There are physical reasons why the odor warning is defective. Among them is the fact that the odor will not awaken a sleeping person. Furthermore, if leaked gas accumulates in a basement it is likely to remain there. Persons who are on the first floor would not be warned because the gas must actually come into contact with your nose in order to be warned.
Through the process of oxidation, adsorption and absorption the odor can be reduced or eliminated, and thus incapable of warning an effected person. Oxidation occurs when the ethyl mercaptan comes into contact with rust which can occur in storage tanks and gas lines. Contact with concrete walls, masonry, soil, building blocks, furniture, fabric, drapes and other materials likewise can strip the odorant from the propane thereby reducing or eliminating the odor. The odor stays with the propane. This means that unless the consumer’s nose is in the concentration of gas there is no possibility of being warned by odor alone.
Many propane appliances especially in the Midwest are located in basements. Basements are a particularly dangerous place to have propane appliances because of the heavier than air characteristic of propane. If propane gas leaks into a basement, adsorption occurs which will reduce or completely eliminated the odor warning. However, equally dangerous is the fact that unless a person journeys into the basement for some reason, no occupant of a home on the first floor or above will be warned. Indeed propane gas can leak in an adjacent room to an occupant of a home and the occupant still not be warned. An occupant can even walk into a room where dangerous concentrations of propane gas exist and not be warned. The reason for this is propane is heavier than air and the leak can be at floor level. Thus, a person standing upright would not be warned of propane at floor level.
The human nose is a poor gas detector. The reason for this is that there are physiological limitations to using an odor warning including olfactory fatigue. By this method one can be exposed to the odorant before it reaches a detectable level and by the time the odorant is detectable the nose has become desensitized such that it cannot detect the odor.
Odor masking can occur. The smell common in basements or cooking odors are known to cover up or mask the odor warning. The strength of smell is a factor, as well as colds, age, sex, smoking and distractions all factor into whether a person will be warned by the odor warning system. The distraction a person is under plays a significant role concerning the effectiveness of the odor warning. If a person is in a directed mode attempting to smell for gas especially at floor level and told to smell for gas there is a far greater chance the occupant or consumer will be able to detect escaped propane as compared to the average occupant who does not expect that propane gas has escaped.

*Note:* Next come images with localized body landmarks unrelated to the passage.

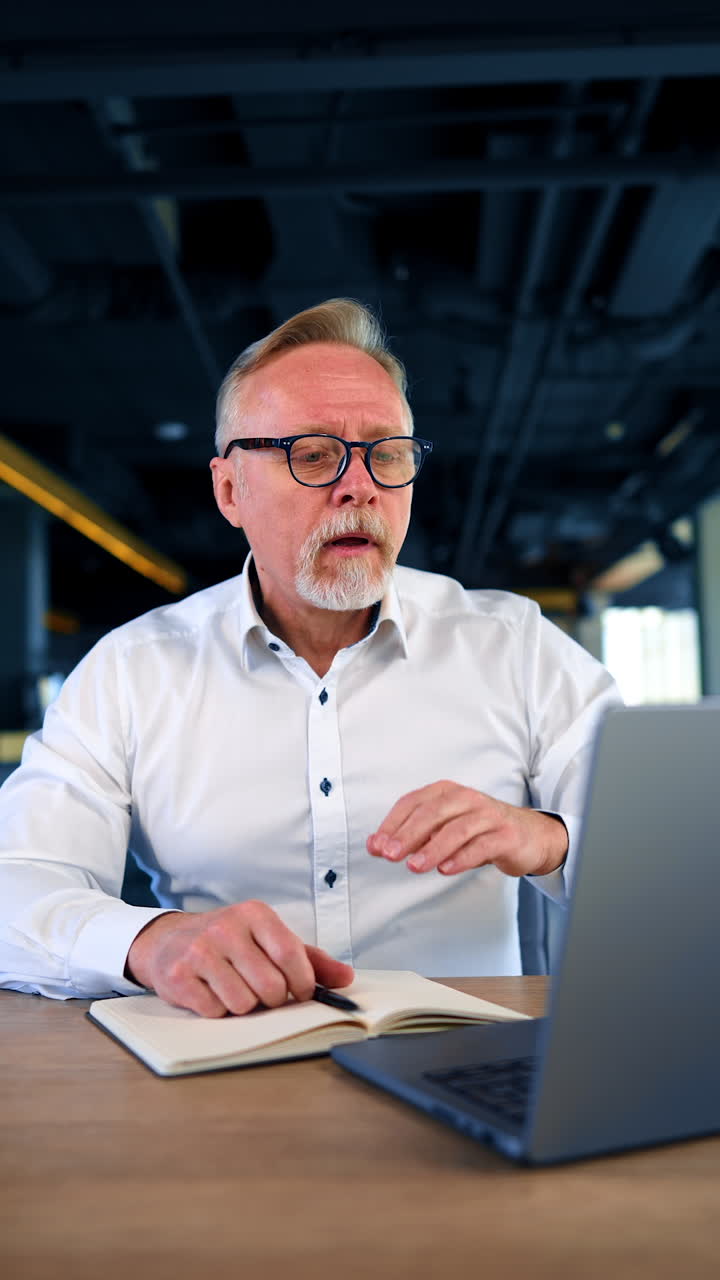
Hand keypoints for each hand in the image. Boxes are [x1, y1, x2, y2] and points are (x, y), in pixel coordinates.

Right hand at [125, 901, 353, 1017]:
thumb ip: (309, 959)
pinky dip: (218, 1011)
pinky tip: (211, 993)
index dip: (302, 983)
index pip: (291, 954)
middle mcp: (226, 928)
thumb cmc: (229, 943)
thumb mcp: (268, 940)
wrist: (168, 941)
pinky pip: (215, 1011)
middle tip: (262, 993)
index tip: (301, 993)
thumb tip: (346, 977)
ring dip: (244, 1007)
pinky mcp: (178, 975)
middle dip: (272, 1000)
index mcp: (254, 914)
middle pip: (270, 986)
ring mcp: (199, 951)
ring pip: (243, 1003)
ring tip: (233, 989)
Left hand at [367, 781, 567, 878]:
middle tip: (389, 855)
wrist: (530, 836)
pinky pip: (482, 845)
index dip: (392, 824)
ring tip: (414, 866)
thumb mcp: (444, 829)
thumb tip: (376, 845)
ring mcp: (488, 816)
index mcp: (447, 792)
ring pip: (457, 829)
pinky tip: (446, 869)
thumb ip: (413, 836)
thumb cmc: (480, 831)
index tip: (377, 845)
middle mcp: (467, 799)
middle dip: (407, 834)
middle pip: (432, 813)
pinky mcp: (506, 835)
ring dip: (432, 848)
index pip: (413, 802)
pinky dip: (462, 858)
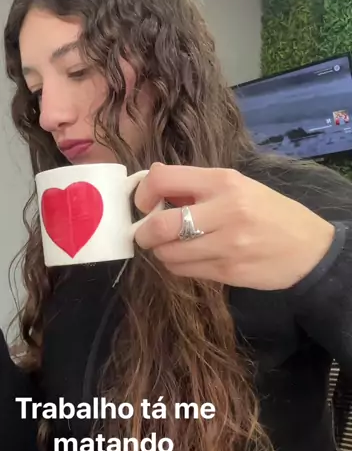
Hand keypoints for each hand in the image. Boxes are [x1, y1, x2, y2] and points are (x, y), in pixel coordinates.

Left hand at [133, 163, 334, 290]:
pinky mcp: (227, 271)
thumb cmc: (269, 212)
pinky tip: (189, 258)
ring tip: (172, 247)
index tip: (145, 205)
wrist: (309, 247)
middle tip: (146, 235)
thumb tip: (152, 185)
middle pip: (159, 226)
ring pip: (168, 254)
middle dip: (144, 234)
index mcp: (223, 181)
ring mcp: (226, 244)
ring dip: (161, 252)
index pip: (163, 179)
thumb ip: (197, 186)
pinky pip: (184, 271)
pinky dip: (177, 266)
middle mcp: (224, 210)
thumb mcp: (238, 186)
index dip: (143, 194)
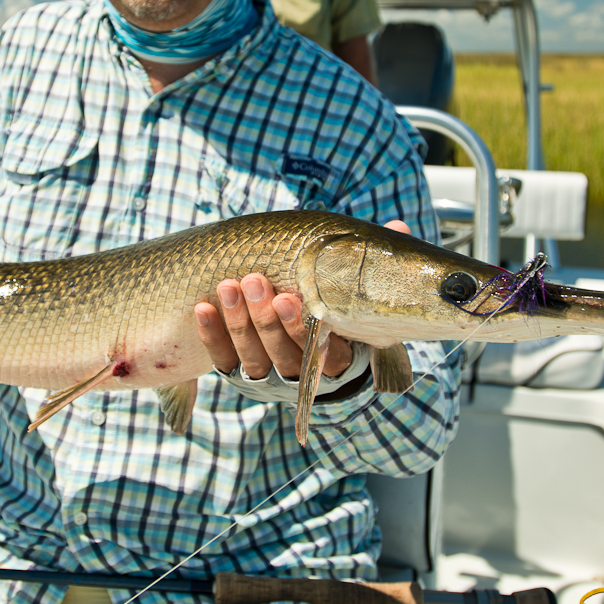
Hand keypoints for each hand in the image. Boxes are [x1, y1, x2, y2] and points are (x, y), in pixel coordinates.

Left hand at [194, 219, 409, 380]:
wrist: (309, 349)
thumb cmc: (338, 309)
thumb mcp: (358, 292)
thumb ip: (374, 262)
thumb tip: (400, 226)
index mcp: (338, 358)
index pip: (321, 351)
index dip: (301, 326)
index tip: (290, 297)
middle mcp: (303, 374)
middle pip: (283, 354)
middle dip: (267, 318)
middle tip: (255, 282)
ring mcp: (270, 377)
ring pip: (253, 357)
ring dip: (239, 321)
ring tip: (228, 285)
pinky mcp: (240, 374)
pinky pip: (223, 358)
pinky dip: (212, 334)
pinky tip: (202, 307)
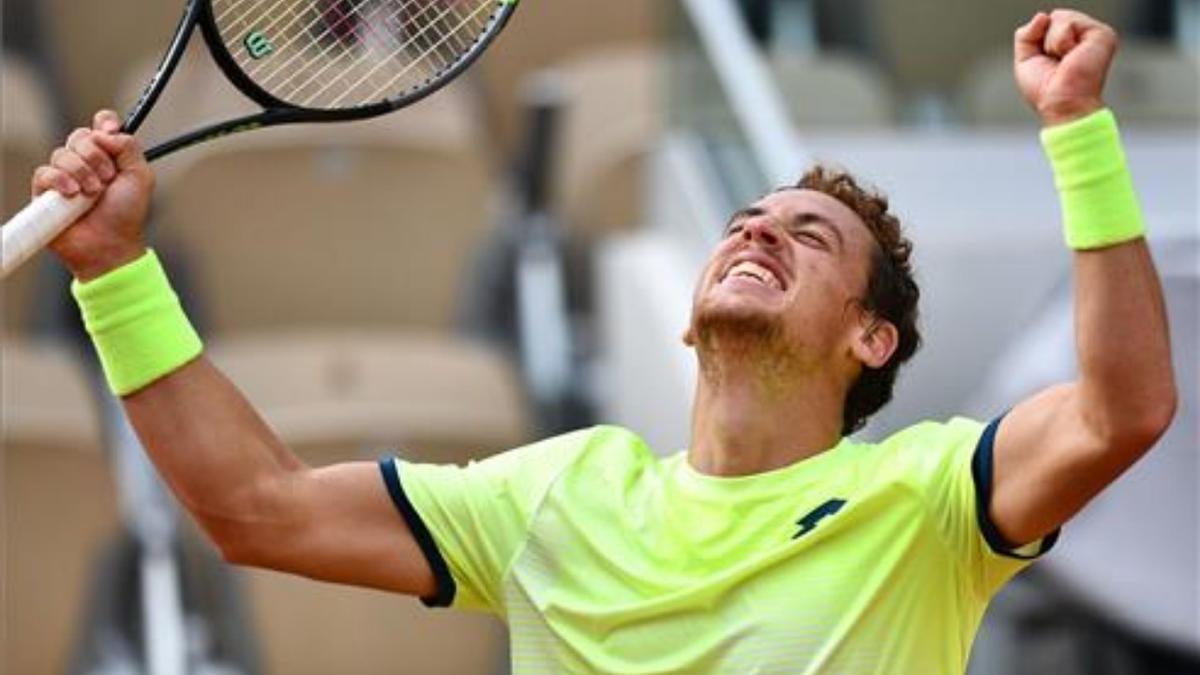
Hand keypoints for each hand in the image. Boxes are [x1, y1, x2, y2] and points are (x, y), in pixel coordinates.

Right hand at [31, 110, 153, 280]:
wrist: (110, 244)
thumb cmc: (126, 215)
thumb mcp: (141, 177)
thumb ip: (129, 147)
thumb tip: (106, 131)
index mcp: (109, 156)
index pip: (101, 125)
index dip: (104, 123)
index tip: (111, 131)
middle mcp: (85, 162)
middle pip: (80, 136)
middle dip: (96, 156)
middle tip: (107, 178)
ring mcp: (64, 175)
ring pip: (63, 153)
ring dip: (82, 172)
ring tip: (93, 194)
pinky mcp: (45, 191)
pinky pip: (45, 172)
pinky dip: (60, 180)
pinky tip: (72, 194)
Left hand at [1014, 10, 1118, 125]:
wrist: (1061, 105)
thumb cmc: (1046, 91)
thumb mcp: (1025, 59)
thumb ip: (1026, 34)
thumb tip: (1042, 16)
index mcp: (1070, 42)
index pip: (1047, 22)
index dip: (1038, 42)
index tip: (1049, 64)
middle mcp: (1084, 36)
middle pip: (1052, 18)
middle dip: (1044, 42)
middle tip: (1057, 64)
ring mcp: (1094, 34)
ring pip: (1059, 17)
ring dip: (1052, 43)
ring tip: (1065, 61)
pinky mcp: (1102, 34)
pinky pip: (1068, 22)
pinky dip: (1061, 42)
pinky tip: (1071, 57)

Serviceman gas detectors have been used for many years by the propane gas industry for the protection of gas employees. These are highly reliable instruments and work on the same principle as residential gas detectors.
The only reliable way to warn a person is to install one or more gas detectors. You should ask your gas delivery man to provide you with a gas detector. Alternatively they can be purchased for any reasonable sum at any hardware store. It again it is the only protection for you and your family.